(Rough Trade, out Fri 24 May 2019)
Thriving on the erratic, the self-titled debut record by Melbourne maniacal four-piece Amyl & The Sniffers is a disquieting smash-up which you daren’t take your eyes and ears off.
Released by Rough Trade Records, it has taken just two EPs for the young band to herald their feral arrival on the world stage, trawling US and UK youth with their gut-punching songs.
Frontwoman Amy Taylor is pyrotechnics in human form. Her delivery is intoxicating, knife-edge punk which occasionally dips into an affected English accent on opener Starfire 500. If there is a fly in the ointment, it is that you crave the visual along with the audio, such is the fever which Taylor stirs on record.
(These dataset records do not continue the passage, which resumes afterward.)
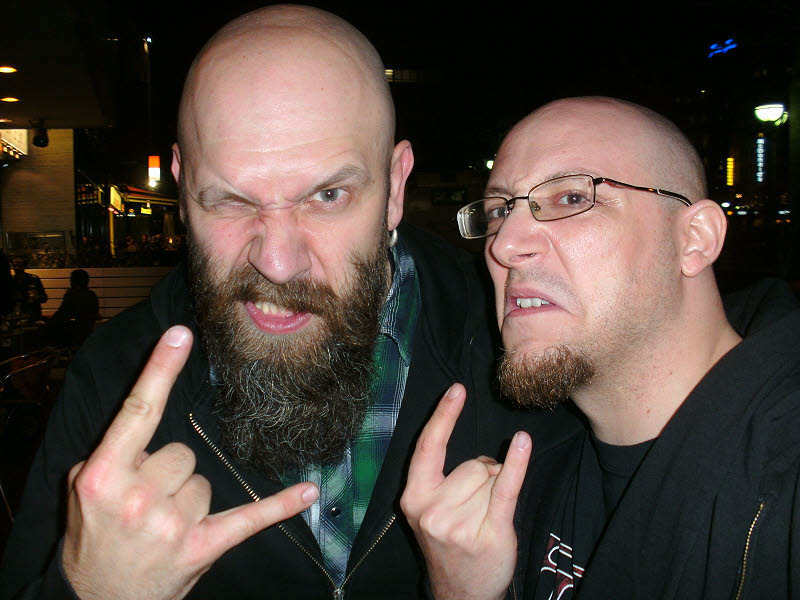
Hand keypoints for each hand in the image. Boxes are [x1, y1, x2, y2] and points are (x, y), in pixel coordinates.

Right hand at [62, 325, 318, 599]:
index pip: (138, 411)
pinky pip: (250, 517)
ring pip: (206, 481)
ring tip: (164, 525)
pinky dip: (280, 506)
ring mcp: (172, 524)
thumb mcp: (80, 490)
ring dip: (190, 499)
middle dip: (169, 472)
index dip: (160, 369)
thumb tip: (146, 417)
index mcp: (103, 475)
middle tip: (147, 503)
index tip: (181, 334)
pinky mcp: (203, 546)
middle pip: (183, 451)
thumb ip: (112, 452)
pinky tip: (308, 492)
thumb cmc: (92, 539)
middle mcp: (138, 497)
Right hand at [401, 383, 530, 599]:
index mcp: (414, 498)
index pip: (429, 447)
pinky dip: (517, 464)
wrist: (461, 594)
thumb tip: (488, 460)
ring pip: (491, 477)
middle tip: (474, 512)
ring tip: (484, 521)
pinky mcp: (490, 531)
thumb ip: (446, 479)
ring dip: (495, 491)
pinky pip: (506, 487)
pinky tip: (522, 443)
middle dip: (482, 478)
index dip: (444, 416)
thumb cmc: (451, 546)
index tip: (456, 389)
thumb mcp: (432, 511)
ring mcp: (460, 523)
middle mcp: (432, 510)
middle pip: (472, 464)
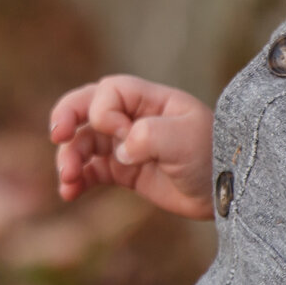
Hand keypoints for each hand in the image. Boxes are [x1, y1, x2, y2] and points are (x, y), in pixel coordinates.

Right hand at [47, 76, 214, 219]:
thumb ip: (148, 135)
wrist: (227, 192)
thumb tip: (119, 151)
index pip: (109, 91)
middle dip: (67, 118)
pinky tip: (69, 192)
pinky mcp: (123, 171)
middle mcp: (133, 117)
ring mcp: (126, 144)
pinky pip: (90, 171)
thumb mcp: (184, 139)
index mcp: (149, 100)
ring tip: (67, 178)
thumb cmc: (212, 155)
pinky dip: (76, 179)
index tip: (120, 135)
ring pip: (83, 142)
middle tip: (58, 135)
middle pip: (86, 107)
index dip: (104, 111)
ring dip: (69, 157)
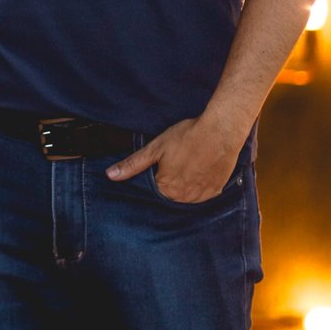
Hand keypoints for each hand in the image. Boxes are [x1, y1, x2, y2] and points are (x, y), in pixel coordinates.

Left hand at [105, 112, 245, 203]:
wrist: (220, 132)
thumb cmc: (187, 136)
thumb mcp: (155, 148)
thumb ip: (133, 164)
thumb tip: (110, 175)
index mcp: (165, 188)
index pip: (153, 191)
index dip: (155, 178)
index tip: (160, 166)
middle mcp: (182, 197)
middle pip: (170, 195)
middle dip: (169, 183)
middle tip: (176, 163)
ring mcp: (201, 196)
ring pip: (186, 196)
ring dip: (184, 186)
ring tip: (188, 165)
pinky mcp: (215, 191)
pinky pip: (203, 195)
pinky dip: (199, 185)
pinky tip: (199, 170)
The adolescent tantrum which rampages on Gacked On Anger and Punisha is inherited from Bis’s pop-punk princess Manda Rin, while Declan Marten’s breakneck-speed, scaled guitars on Cup Of Destiny and GFY (Go Fuck Yourself) threaten to lose control before mid-album has been reached. The latter’s anti-violence lyrics demonstrate a depth in the band’s range exists, and it isn’t simply all libido and impulse.
Softer edges are few and far between but on tracks such as Angel and Got You, beneath the posture lies another layer. On the latter, Taylor sings “Walk in a room and I start blushing / Don’t know what I’ve got but it feels like something”. The band’s virtually barbaric bassline ricochets away from these wounded infatuations, while Bryce Wilson’s drums on Monsoon Rock and Control are outright rock n’roll which Australian predecessors Jet and Wolfmother would envy on their own records.
Shake Ya is like the soundtrack to every teenager’s Friday night, brimming with energy, hazard, and possibility, while closer Some Mutts (Can’t Be Muzzled) showcases a band on the fringe of eminence with hypnotic, electric guitars.
As a live act, A&TS will undoubtedly be a force to be reckoned with but this debut record proves that there is more than enough exposition, art, rage and capacity to demonstrate the Sniffers are not something to be sniffed at. While this may be the case, punk’s longevity is not exactly renowned and it is always best to go see such bands while they are burning brightly. Right now, the dazzle is atomic.